The fool looking for and expecting something that does not need to happen,
Just because the feeling being nosy and bored,
Calamity due to the nature of nosy and boredom itself.
Regretfully even then,
Too late.
Why mankind is so fond of, to wait the time comes remorse themselves, which
does not bring any benefit?
When we have people which love us sincerely,
We just were not satisfied,
And began to search for another figure for us make obsession,
Abandoning people who had been there and loved us.

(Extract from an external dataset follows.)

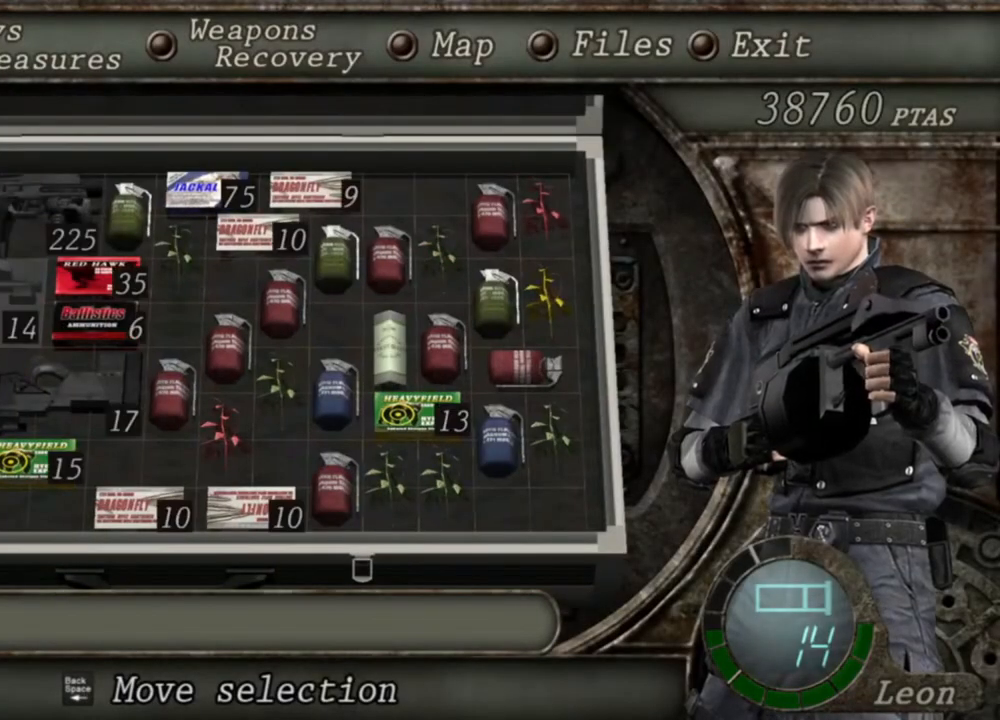
{"keys": [], "mouse": [], "events": []}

Wasted all the good which has been there,
And obsessed to catch what is not yet there,
Even dream about something which may not exist.
Live in false hope,
And impose a reality in order to move following his will,
As if he is the master of universe.
Proverb therefore advised,
The freshness of the neighbor's grass is more beautiful than the green
color of the grass on the porch of his own house.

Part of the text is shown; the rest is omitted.